> **Textauszug**
----
Anke Domscheit-Berg: Eine Wirkung haben
Interview mit der Zeitung „Das Parlament“

Vorabmeldung zu einem Interview in der nächsten Ausgabe der Wochenzeitung „Das Parlament“ (Erscheinungstag: 10. August 2020)

– bei Nennung der Quelle frei zur sofortigen Veröffentlichung –

Die Netzpolitikerin der Linksfraktion, Anke Domscheit-Berg, sieht die Parteien in der Pflicht, attraktiver für junge Menschen und für Frauen zu werden. „Gerade junge Leute, die politisch interessiert sind, und das sind wirklich sehr viele, wollen erleben, dass sie irgendeine Wirkung haben“, sagte Domscheit-Berg der Wochenzeitung „Das Parlament“, die als Themenausgabe mit dem Schwerpunkt Parteien am 10. August erscheint. „Und wenn sie den Eindruck haben, es macht gar keinen Unterschied, ob sie kommen oder nicht, dann gehen sie halt lieber zu Fridays for Future, wo sie sich abends in der Tagesschau sehen können und das Gefühl haben, da ist ein Umdenken passiert und sie waren ein Teil davon.“

Domscheit Berg, die bereits Mitglied der Grünen und der Piraten gewesen war, spricht sich zudem für verbindliche Frauenquoten aus. „Das Argument, es gäbe nicht genug gute Frauen, ist ja durch die Parteien, die das seit vielen Jahren praktizieren, widerlegt. Ich kann mir nicht vorstellen, dass irgendjemand daherkommt und sagt, die weiblichen Anteile der Grünen oder der Linken sind weniger fachlich qualifiziert als die weiblichen Anteile der anderen Parteien oder die Männer.“

Immer noch seien die Bedingungen von Parteiarbeit wenig familienfreundlich. „Warum muss ich mir einen Babysitter leisten können, um an einem Parteiabend teilzunehmen? Warum kann ich nicht, in Corona-Zeiten haben wir das ja erfolgreich geübt, auch über eine Videokonferenz teilnehmen, während eine Wohnzimmertür weiter mein Kind friedlich vor sich hin schläft?“

Das Interview im Wortlaut:

Frau Domscheit-Berg, Sie waren Mitglied der Grünen, dann der Piratenpartei. Jetzt sind Sie parteilos und haben damit auch einen gewissen Außenblick auf das deutsche Parteiensystem. Die meisten Parteien tun sich schwer, neue Mitglieder zu gewinnen, der Altersdurchschnitt steigt. Woran liegt das?
----
> **Entnommenes Material**
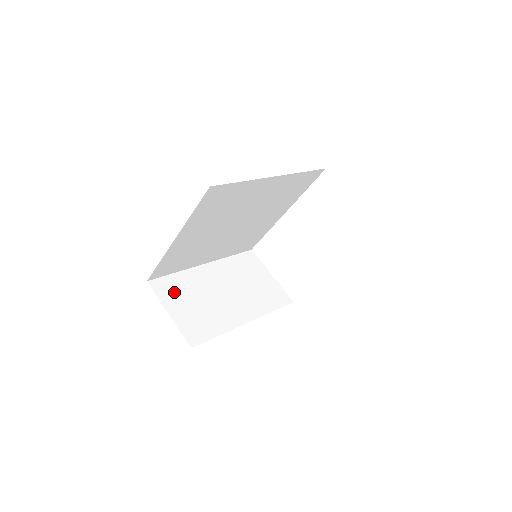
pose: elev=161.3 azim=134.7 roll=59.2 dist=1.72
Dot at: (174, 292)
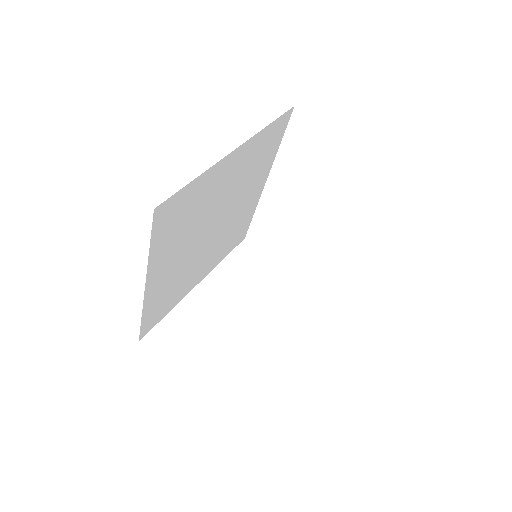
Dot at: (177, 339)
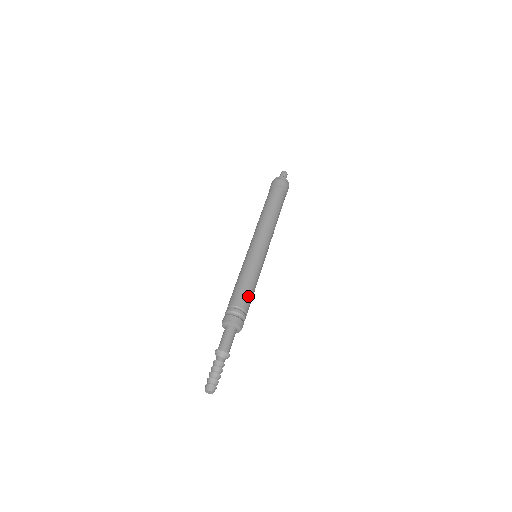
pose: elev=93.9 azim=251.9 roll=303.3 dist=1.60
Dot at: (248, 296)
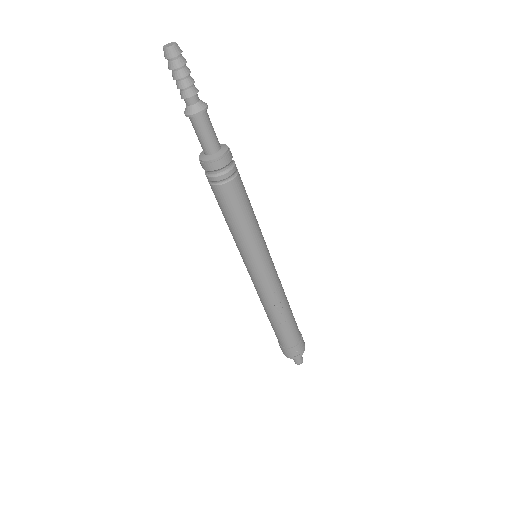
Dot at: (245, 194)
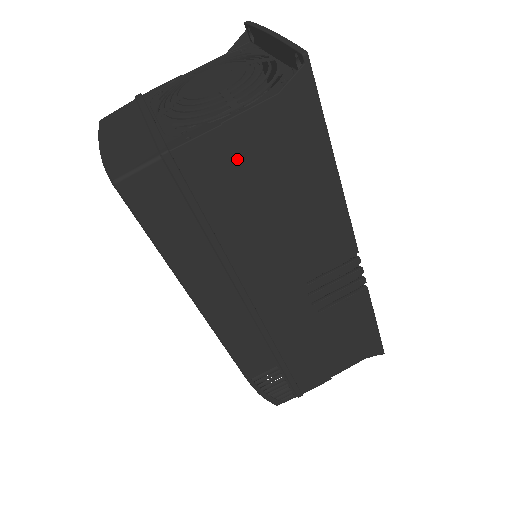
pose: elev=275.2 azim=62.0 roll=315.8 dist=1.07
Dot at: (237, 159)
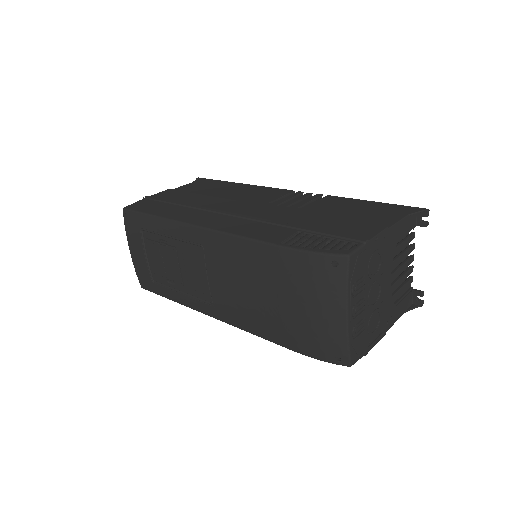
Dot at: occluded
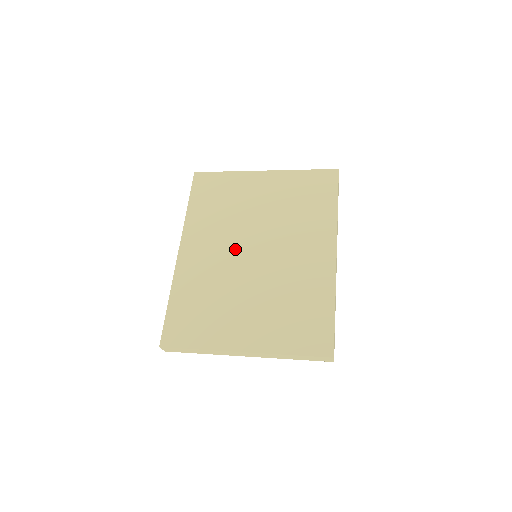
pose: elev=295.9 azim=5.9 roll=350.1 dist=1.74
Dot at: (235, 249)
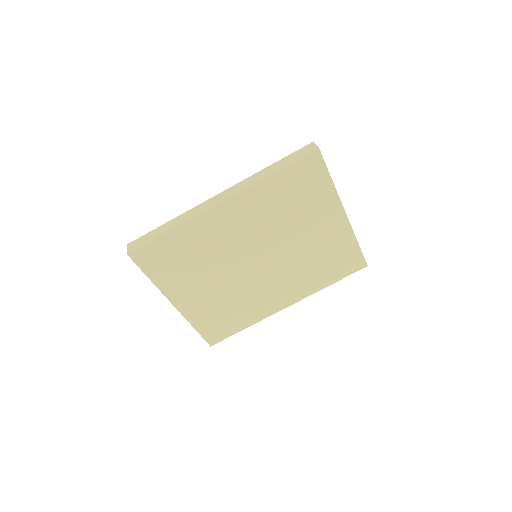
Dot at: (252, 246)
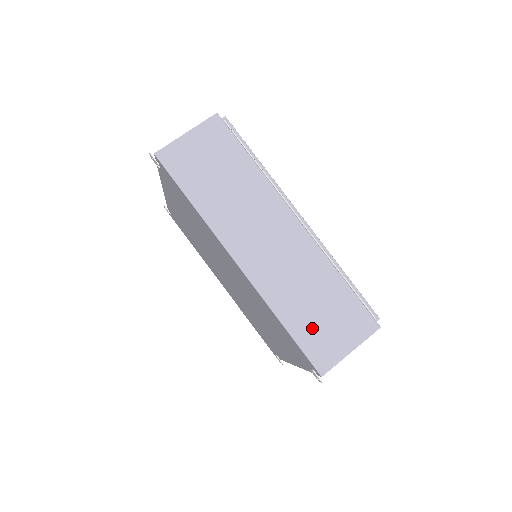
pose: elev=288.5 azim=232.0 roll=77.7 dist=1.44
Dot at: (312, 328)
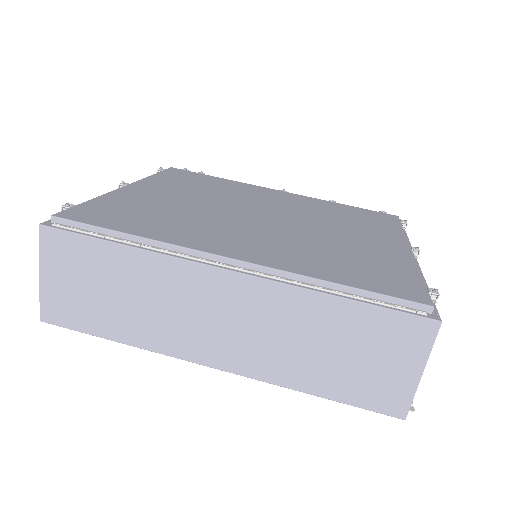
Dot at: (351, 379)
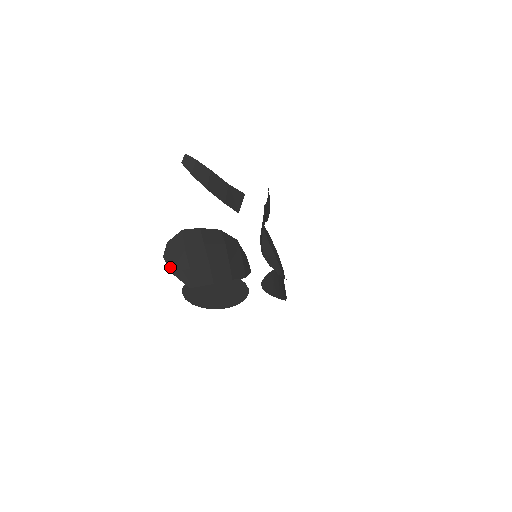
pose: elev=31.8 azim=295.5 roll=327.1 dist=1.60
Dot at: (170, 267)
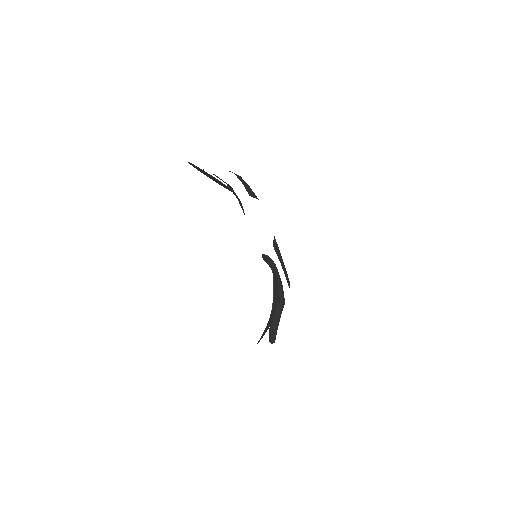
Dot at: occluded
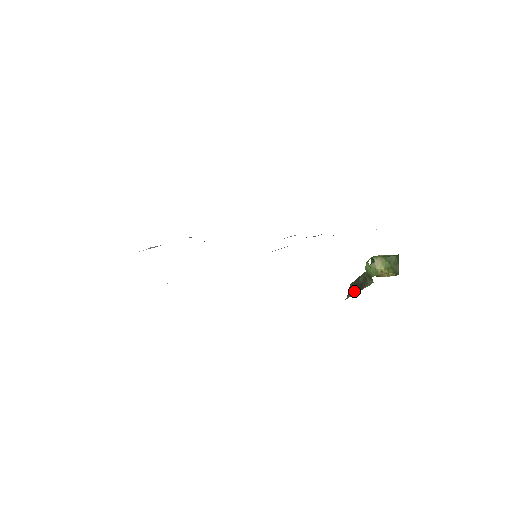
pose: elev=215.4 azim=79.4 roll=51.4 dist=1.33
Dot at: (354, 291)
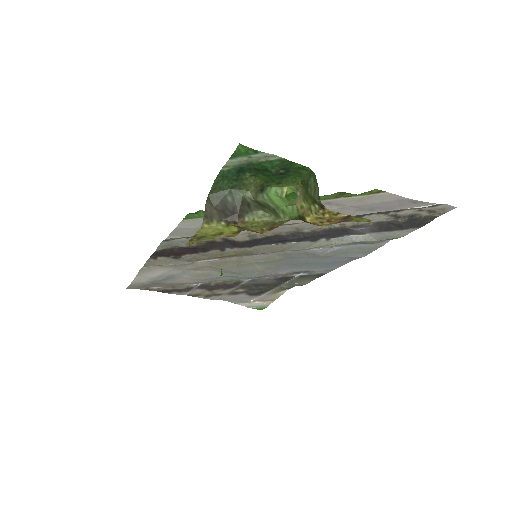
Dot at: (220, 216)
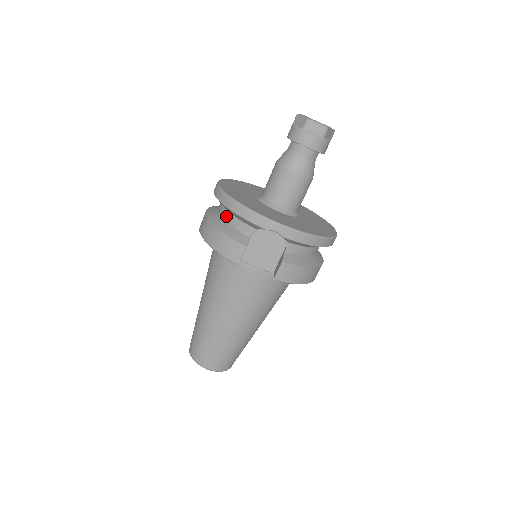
----
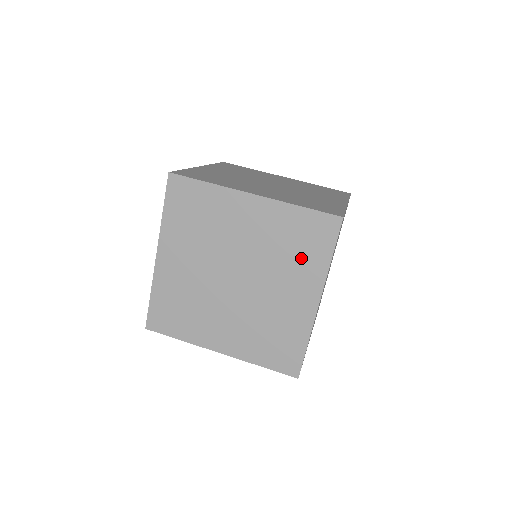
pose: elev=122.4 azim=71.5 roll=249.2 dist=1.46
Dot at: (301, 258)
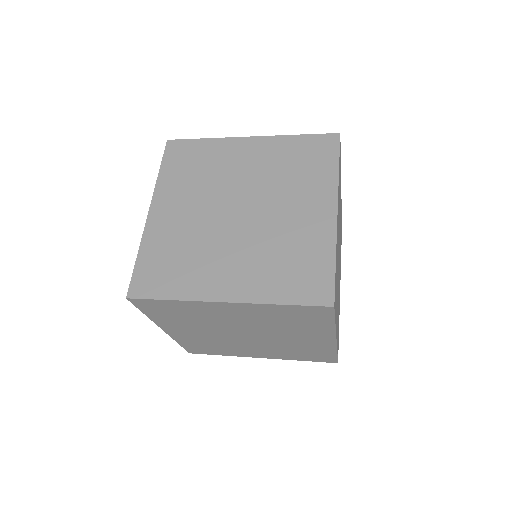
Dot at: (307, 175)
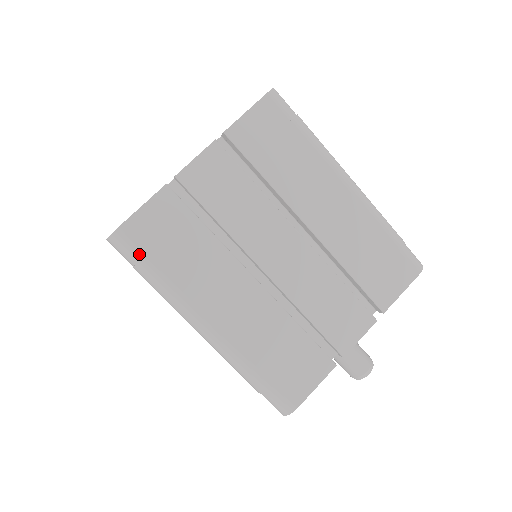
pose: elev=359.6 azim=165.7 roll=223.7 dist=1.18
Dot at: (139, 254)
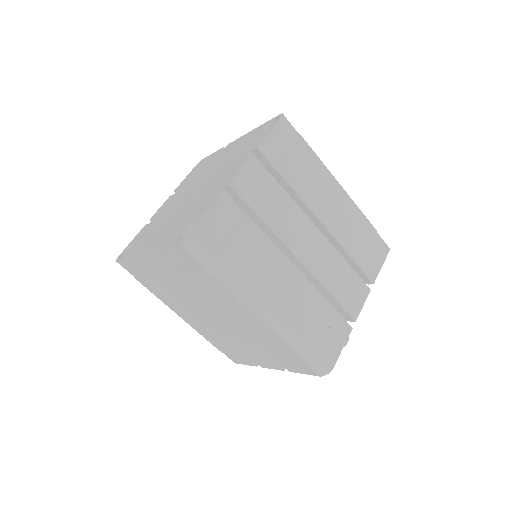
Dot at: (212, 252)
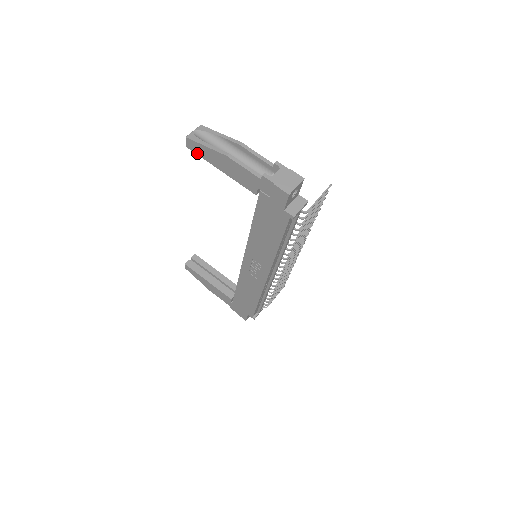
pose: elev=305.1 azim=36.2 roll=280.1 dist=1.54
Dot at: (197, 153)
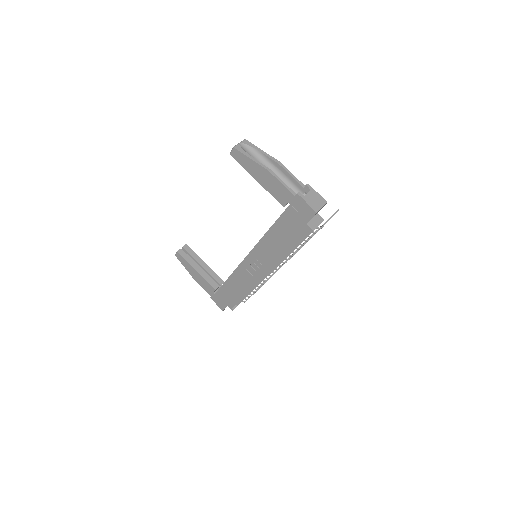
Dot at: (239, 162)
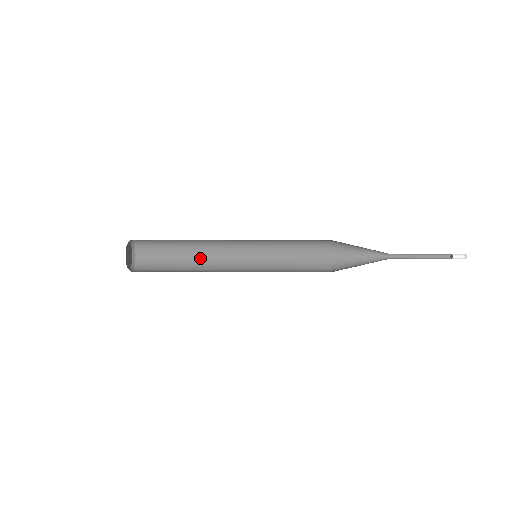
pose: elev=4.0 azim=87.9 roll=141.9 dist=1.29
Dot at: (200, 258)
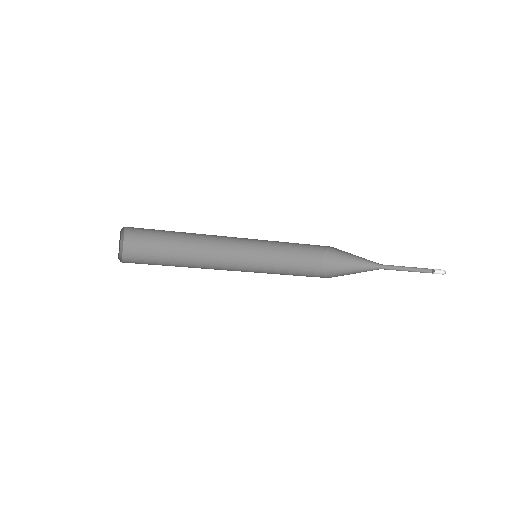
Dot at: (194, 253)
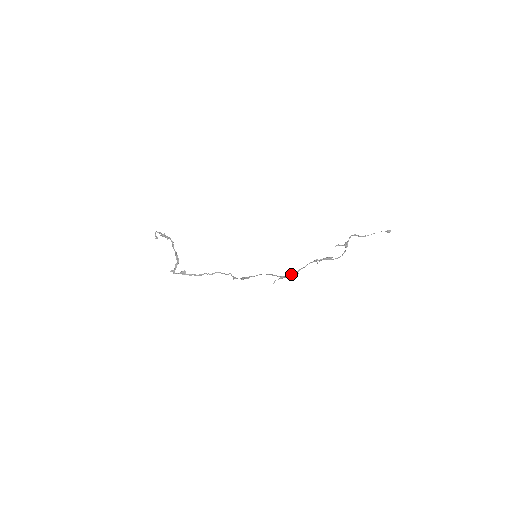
----
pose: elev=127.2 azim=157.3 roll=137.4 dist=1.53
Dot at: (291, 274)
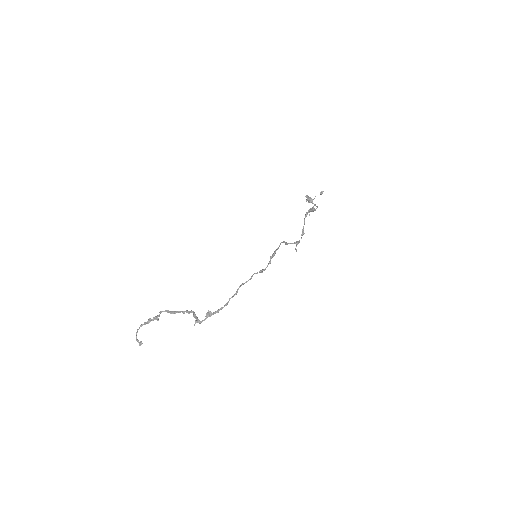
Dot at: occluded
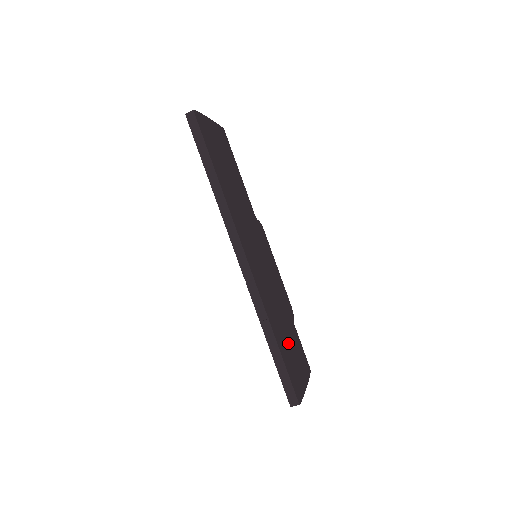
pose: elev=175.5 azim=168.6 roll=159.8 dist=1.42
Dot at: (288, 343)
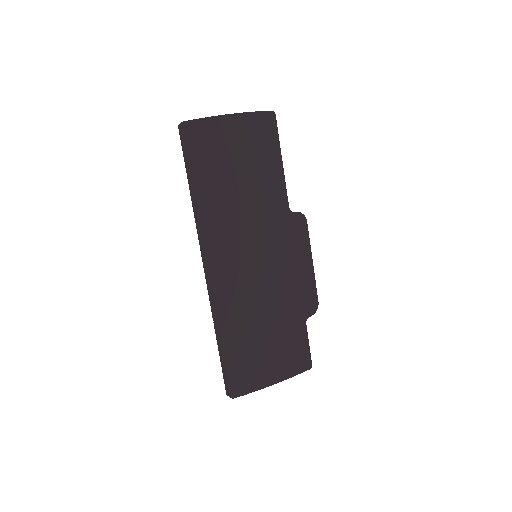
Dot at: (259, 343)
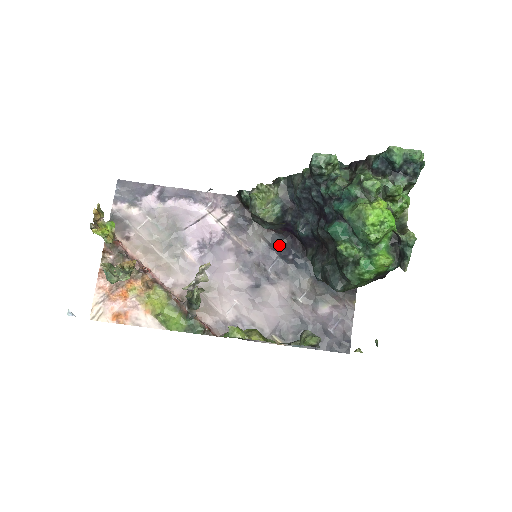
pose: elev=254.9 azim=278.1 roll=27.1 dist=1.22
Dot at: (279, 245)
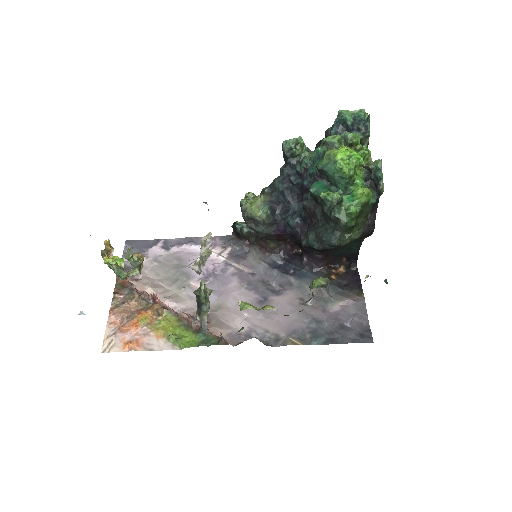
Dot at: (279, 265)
----
Aktualisiere im Textauszug über Parteien und junge Menschen den Abschnitt, der mit „Immer noch seien“ beginnt und nach „Woran liegt das?“ endet. Ersetze darin „Videokonferenz“ durch „Onlinesitzung“.

> **Lösung**
Immer noch seien die Bedingungen von Parteiarbeit wenig familienfreundlich. „Warum muss ich mir einen Babysitter leisten können, um an einem Parteiabend teilzunehmen? Warum kann ich nicht, in Corona-Zeiten haben wir das ja erfolgreich geübt, auch über eine Onlinesitzung teilnehmen, während eine Wohnzimmertür weiter mein Kind friedlich vor sich hin schläft?“

Das Interview im Wortlaut:

Frau Domscheit-Berg, Sie waren Mitglied der Grünen, dann der Piratenpartei. Jetzt sind Sie parteilos und haben damit auch einen gewissen Außenblick auf das deutsche Parteiensystem. Die meisten Parteien tun sich schwer, neue Mitglieder zu gewinnen, der Altersdurchschnitt steigt. Woran liegt das?